THE ORIGIN OF COARSE ANTECRYSTS IN FLOOD BASALT LAVAS: A LA-MC-ICPMS SR ISOTOPE MICROANALYTICAL STUDY OF THE COLUMBIA RIVER BASALTS

Many continental flood basalt lavas contain large (1 - 10 cm) plagioclase phenocrysts. In the case of the Columbia River Flood Basalt Province, they are confined to early-erupted Steens and Imnaha lavas; flows of the later-erupted Grande Ronde and other formations either contain small plagioclase phenocrysts or are completely aphyric. Using laser ablation multicollector ICPMS, we show that coarse plagioclase crystals in the Steens and Imnaha are more radiogenic in Sr than their host matrix and, consequently, than the whole rock (Ramos et al., 2013). Nonetheless, their major element compositions are approximately in equilibrium with the groundmass at crustal pressures as shown by MELTS simulations. They may therefore be considered to be antecrysts rather than true phenocrysts; they did not grow from the melt in which they are hosted at eruption, but from one very similar albeit isotopically distinct. Here, we link these observations to a model in which antecrysts grow as semi-rigid mush during the initial colonization of continental crust by basaltic magma, and are remobilized and ascend to the surface by later passage of magma along the same pathways.

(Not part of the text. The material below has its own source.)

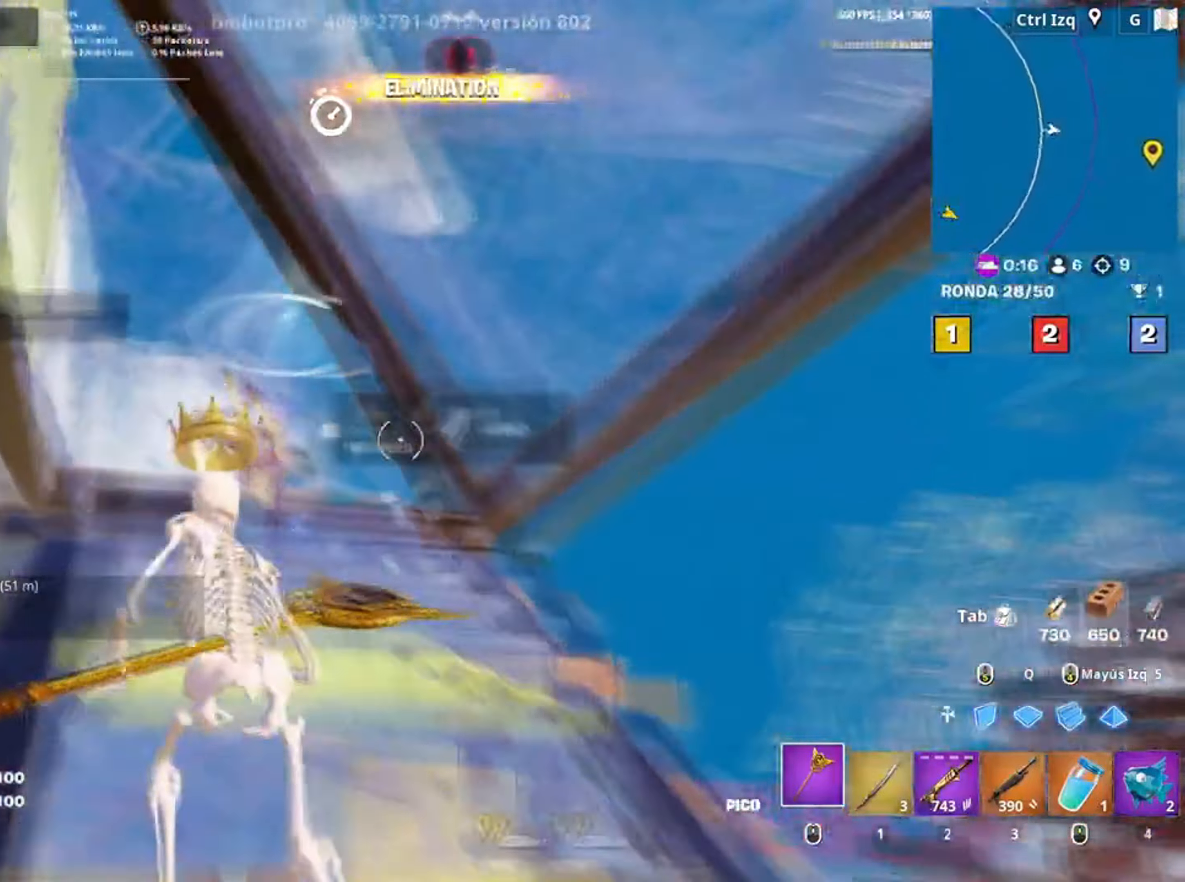
{"keys": ["a", "e", "w"], "mouse": [], "events": [[50, "e", "up"], [134, "e", "down"], [184, "w", "up"], [200, "e", "up"], [267, "a", "down"], [267, "e", "down"], [267, "w", "down"], [334, "w", "up"], [500, "w", "down"]]}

Colonization of continental crust by basalt may begin with early intrusions that form a dike-and-sill network in which individual intrusive sheets cool, crystallize and simultaneously heat the surrounding crust (Dufek and Bergantz, 2005). Eventually, the temperature of the system rises above the basalt solidus and intrusions do not fully crystallize but exist as rigid mush zones with interstitial melt, facilitating diffusional uptake of crustal Sr by plagioclase crystals in the mush. Injection of fresh magmas “cores out” the intrusive pathways and brings these crustally-contaminated plagioclase antecrysts to the surface. In this model, the occurrence of large plagioclase antecrysts is an artefact of the early, waxing stage of continental flood basalt magmatism.

References:

Dufek & Bergantz, J. Petrol. v.46, p.2167-2195 (2005).

Ramos et al., GSA Special Paper v.497, p.231-257 (2013).